The plan allows extraction of sand and gravel from linkage and agricultural areas, creating environmental damage and heavy truck traffic. Pit owners are required to protect water resources. They must also rehabilitate the land when they cease operations, but that rule does not stipulate that the land be returned to natural conditions and leaves future use of the land uncertain. The plan also states that the 10-year review may consider allowing extraction in natural core areas, “recognizing that mineral aggregates are … particularly desirable this close to markets.”
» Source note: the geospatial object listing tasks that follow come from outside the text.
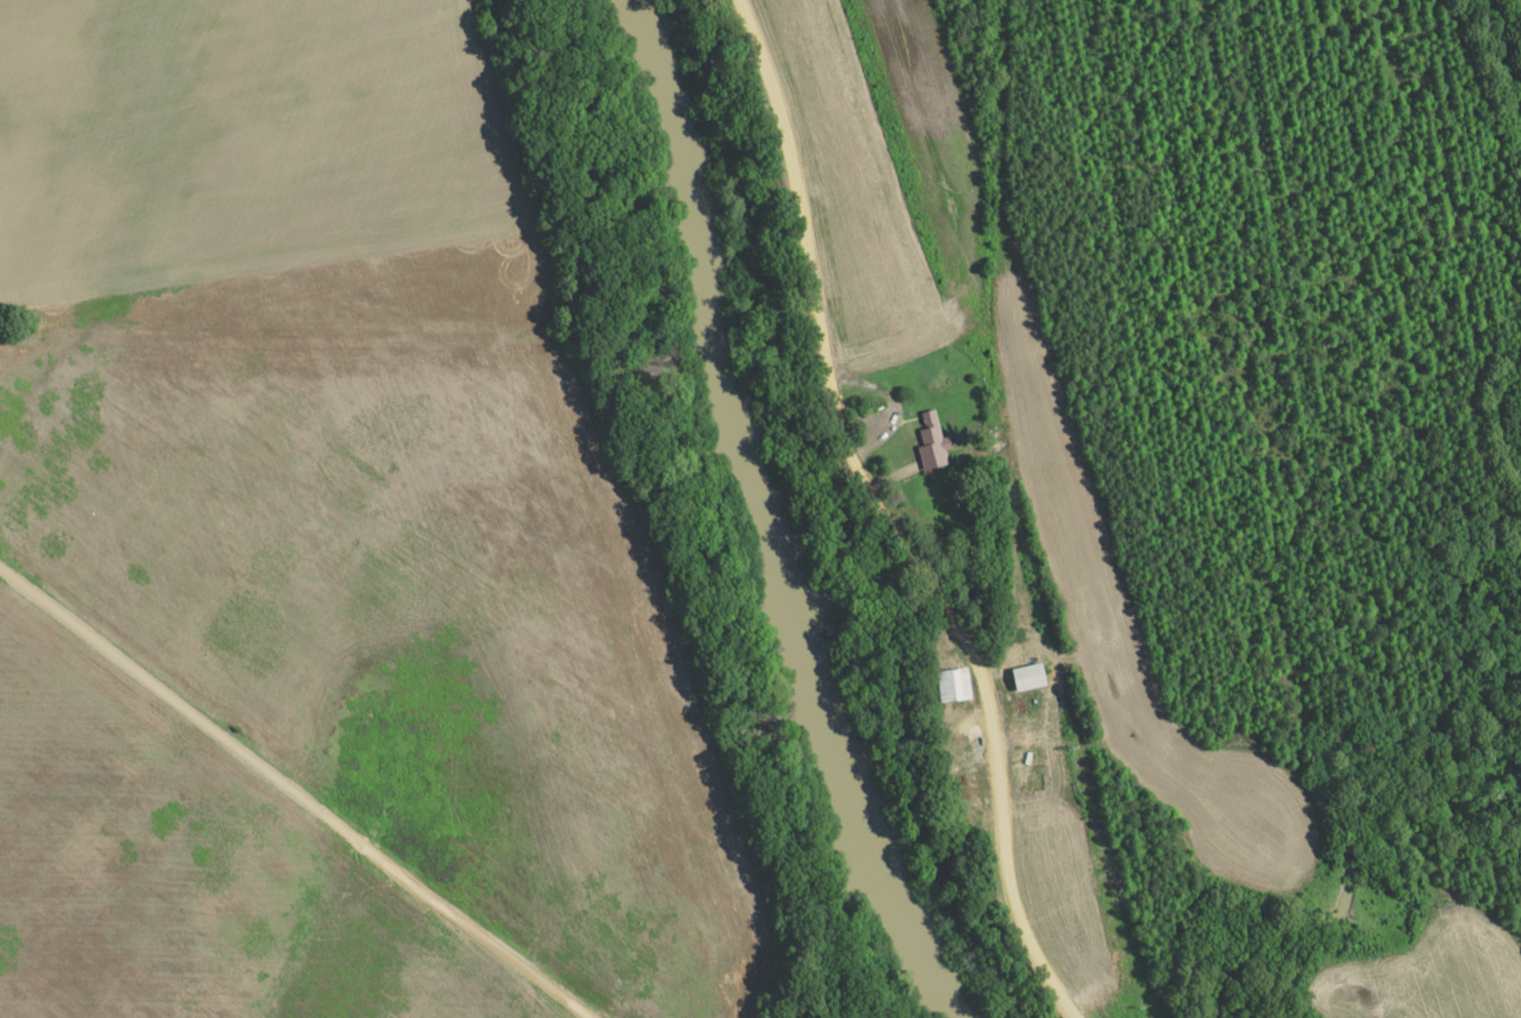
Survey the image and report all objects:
building: (930, 443)
road: (891, 518)
river: (762, 521)
building: (1024, 677)
building: (951, 685)
road: (297, 792)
Only 16,452 hectares, or 8.5 percent, of the moraine is set aside to protect significant or highly sensitive natural areas. (For comparison, 26 percent of the Niagara Escarpment is protected.) The area has increased by just 2,259 hectares during the past decade, and accomplishing even that required determined effort by conservation authorities and groups such as the Oak Ridges Moraine Land Trust. There is no target, dedicated funding or strategy for acquiring more land. The situation “make[s] some parts of the plan vulnerable,” states a recent assessment commissioned by the Oak Ridges Moraine Foundation.
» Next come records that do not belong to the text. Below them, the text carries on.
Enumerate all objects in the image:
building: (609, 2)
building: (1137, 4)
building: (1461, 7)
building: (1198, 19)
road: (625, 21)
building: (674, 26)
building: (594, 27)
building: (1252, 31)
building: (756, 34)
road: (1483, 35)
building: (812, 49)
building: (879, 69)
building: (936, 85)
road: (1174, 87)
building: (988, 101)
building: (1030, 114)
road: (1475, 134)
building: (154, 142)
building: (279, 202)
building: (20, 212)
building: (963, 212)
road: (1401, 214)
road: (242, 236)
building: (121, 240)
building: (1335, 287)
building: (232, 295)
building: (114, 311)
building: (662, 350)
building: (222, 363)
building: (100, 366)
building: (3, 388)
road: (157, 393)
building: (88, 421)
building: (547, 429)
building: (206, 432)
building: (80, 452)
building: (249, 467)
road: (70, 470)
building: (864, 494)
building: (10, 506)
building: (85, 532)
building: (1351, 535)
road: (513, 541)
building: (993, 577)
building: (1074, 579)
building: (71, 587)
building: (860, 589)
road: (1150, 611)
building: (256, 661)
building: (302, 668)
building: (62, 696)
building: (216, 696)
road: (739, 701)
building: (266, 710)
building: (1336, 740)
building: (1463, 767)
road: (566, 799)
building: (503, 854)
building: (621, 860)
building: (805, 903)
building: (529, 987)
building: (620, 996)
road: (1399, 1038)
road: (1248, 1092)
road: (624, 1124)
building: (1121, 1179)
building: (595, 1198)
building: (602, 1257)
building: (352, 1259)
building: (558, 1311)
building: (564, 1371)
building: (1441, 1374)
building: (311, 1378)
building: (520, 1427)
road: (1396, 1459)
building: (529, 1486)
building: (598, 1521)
Water is the most crucial resource on the moraine and one of the major concerns with regard to the protection plan. York Region pumps about 50 million litres of water daily from aquifers beneath, or connected to, the moraine. A similar amount leaks from the aquifers into the sewage system that carries wastewater to Lake Ontario. More water is pumped up through wells for human and industrial consumption, farms, golf courses and other uses on the moraine. The upshot is that less cold, clean water flows into streams, so they warm or dry up, killing fish. These are not the only problems. Three levels of aquifers lie beneath the moraine. The deepest one contains naturally occurring methane and dissolved organic matter. When the shallower aquifers are drained, underground pressure is reduced, allowing the water, gas and dissolved organics to rise and destroy wells. Runoff from urban areas and farm fields, meanwhile, contaminates ground and surface water.


Many development plans – probably dozens though the exact number, or an estimate of the area they cover, is not available – had received draft approvals when moraine conservation was enacted. Those plans were grandfathered, but ambiguity exists about which of the new laws apply to them. Rather than settle the issue in court, conservation authorities are engaged in time-consuming negotiations with developers to induce them to improve conditions such as setbacks from streams and wetlands, and protection or planting of trees.